# 07 rancher 420?



## CallMeChris (Nov 5, 2012)

I've started shopping around for another 4 wheeler for the wife and daughter to ride some. Came across an 07 420 that is black with hot pink racks, springs, and control arms...2" lift, 27's, rad relocate, and a snorkle. Only thing wrong with it is the back brake cable is froze up. This is the manual shift, not es model. I don't know much about the bikes except my father in laws 300 Honda is a tank that just won't die. I'm getting it for $3,000. Decent deal? Anything I need to look for or be careful of with these bikes? 
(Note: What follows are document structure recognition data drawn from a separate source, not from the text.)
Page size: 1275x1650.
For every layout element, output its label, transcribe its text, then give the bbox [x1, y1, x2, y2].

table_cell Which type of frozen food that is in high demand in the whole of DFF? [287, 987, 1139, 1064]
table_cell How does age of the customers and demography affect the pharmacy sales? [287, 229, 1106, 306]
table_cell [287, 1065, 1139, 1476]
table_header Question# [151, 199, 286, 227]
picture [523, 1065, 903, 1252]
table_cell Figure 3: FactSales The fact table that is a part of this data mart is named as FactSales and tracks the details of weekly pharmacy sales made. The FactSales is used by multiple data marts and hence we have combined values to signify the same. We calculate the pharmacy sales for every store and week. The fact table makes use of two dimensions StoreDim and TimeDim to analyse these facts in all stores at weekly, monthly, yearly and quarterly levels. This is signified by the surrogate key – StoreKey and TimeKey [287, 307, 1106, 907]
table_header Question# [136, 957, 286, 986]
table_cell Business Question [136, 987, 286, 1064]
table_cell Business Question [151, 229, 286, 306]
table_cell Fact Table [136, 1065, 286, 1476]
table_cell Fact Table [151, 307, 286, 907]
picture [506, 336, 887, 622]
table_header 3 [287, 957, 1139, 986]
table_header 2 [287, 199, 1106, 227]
Thanks for helping me to not make any stupid mistakes! Lol

---------- Post added at 07:15 PM ---------- Previous post was at 07:10 PM ----------

Here are the pictures he sent me...


----------



## lilbigtonka (Dec 30, 2008)

looks to be decent as long as it runs good rest is cosmetic and you can get all brand new plastics for that thing for only about 400......i dont know what the heck is going on with that rad relocate though, looks horrible lol but that too can be fixed


----------



## CallMeChris (Nov 5, 2012)

The radiator will be the first thing fixed! He put it on the rack to run the snorckle up where the radiator was so he didn't have to cut the plastics. Plastics will be cut, snorcks stuck up, and a rad relocate kit with shroud will be put on...with pink led's behind it...lol!


----------



## lilbigtonka (Dec 30, 2008)

Needs to look like my girls bike when your done lol.....


----------



## gotmuddy (Jul 15, 2011)

check the rear diff. if its clean buy it.


----------



## CallMeChris (Nov 5, 2012)

Cool


----------



## CallMeChris (Nov 5, 2012)

Found out it smokes a very little white smoke at high rpm's...but not every time. Could this be the valves needing to be adjusted or possibly something more major?
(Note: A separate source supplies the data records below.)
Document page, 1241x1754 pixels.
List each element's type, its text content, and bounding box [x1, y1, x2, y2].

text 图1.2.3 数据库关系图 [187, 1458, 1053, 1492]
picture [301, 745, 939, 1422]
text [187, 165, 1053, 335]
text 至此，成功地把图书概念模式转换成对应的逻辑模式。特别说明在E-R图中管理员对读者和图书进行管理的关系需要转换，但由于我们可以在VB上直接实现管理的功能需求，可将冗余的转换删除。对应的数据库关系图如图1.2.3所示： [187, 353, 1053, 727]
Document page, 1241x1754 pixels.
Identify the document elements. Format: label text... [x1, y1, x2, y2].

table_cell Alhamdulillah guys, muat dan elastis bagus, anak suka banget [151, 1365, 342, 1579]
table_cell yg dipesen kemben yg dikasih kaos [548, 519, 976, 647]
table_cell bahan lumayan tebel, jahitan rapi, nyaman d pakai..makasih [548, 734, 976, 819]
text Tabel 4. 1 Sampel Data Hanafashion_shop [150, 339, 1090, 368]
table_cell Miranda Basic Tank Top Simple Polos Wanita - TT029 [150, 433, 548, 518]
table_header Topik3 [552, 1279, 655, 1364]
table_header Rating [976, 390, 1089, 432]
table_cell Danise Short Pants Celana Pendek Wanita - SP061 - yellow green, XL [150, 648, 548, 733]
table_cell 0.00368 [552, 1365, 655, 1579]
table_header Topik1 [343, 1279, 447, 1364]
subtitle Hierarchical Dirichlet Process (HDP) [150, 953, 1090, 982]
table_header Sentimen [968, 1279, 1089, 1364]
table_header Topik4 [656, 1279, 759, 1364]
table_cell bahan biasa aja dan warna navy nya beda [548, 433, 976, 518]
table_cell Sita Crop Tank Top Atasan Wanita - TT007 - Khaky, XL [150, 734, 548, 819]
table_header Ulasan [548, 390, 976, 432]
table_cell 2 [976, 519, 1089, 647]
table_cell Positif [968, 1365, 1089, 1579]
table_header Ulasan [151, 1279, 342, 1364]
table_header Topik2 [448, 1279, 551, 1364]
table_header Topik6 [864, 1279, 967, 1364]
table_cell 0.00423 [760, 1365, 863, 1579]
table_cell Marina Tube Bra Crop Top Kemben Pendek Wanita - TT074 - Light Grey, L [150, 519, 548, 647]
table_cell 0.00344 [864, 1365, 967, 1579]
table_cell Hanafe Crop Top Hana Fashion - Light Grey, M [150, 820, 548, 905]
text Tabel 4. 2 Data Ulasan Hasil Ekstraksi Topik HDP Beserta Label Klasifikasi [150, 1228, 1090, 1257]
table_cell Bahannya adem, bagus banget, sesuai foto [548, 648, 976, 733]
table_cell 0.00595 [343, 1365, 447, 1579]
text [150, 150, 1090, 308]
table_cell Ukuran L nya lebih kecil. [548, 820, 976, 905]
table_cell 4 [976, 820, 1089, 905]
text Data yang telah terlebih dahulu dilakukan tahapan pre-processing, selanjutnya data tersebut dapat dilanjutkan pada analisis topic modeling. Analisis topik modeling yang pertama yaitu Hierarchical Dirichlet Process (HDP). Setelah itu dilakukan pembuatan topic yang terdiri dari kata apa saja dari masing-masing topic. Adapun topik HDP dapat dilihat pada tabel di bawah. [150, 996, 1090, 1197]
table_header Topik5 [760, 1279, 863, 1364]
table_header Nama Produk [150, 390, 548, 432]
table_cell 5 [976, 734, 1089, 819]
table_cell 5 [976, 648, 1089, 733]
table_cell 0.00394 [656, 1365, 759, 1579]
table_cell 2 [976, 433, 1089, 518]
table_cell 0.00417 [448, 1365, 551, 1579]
---------- Post added at 09:46 PM ---------- Previous post was at 09:45 PM ----------

I asked him what color the smoke was and how bad and if he could hear the valves and this was his reply: 

white and I think they just need adjusting most all Hondas tick...not much just at a high rpm and not every time u hit the throttle

---------- Post added at 09:47 PM ---------- Previous post was at 09:46 PM ----------

Smoke worries me! Lol


----------



## 2010Bruterider (Jun 20, 2010)

I'd pass on this one. I always assume the worst. In this case, i'm thinking total engine overhaul. It might be less, but that's a big price for a bike that may need a motor soon. The 420's a really popular, I'd keep looking. That or get him down to 1500-2000 range.


----------



## CallMeChris (Nov 5, 2012)

Yeah, that's kind of the way I'm leaning since I found out about the smoke. Found an 06 Suzuki Vinson 500 and an 08 big bear 400 I'm looking at now also.


----------



## duckincrazy92 (May 24, 2011)

If its an IRS big near them things are tuff. Not power monsters by any means but they will go anywhere you want. And low maintence


----------



## CRAZYCRACKAZ71 (Oct 8, 2011)

no honda ticks when valves are on the right ajustment!


----------



## 02KODIAK400 (May 16, 2012)

yep id pass also


----------



## CallMeChris (Nov 5, 2012)

Thanks for the help guys!


----------



## brucebanner77 (Mar 5, 2013)

lilbigtonka said:


> Needs to look like my girls bike when your done lol.....
> 
> View attachment 14449


What r the specs on this bike? Wheel and tire brand/Size ? What size lift? 

Sent from my SCH-I535 using Tapatalk 2


----------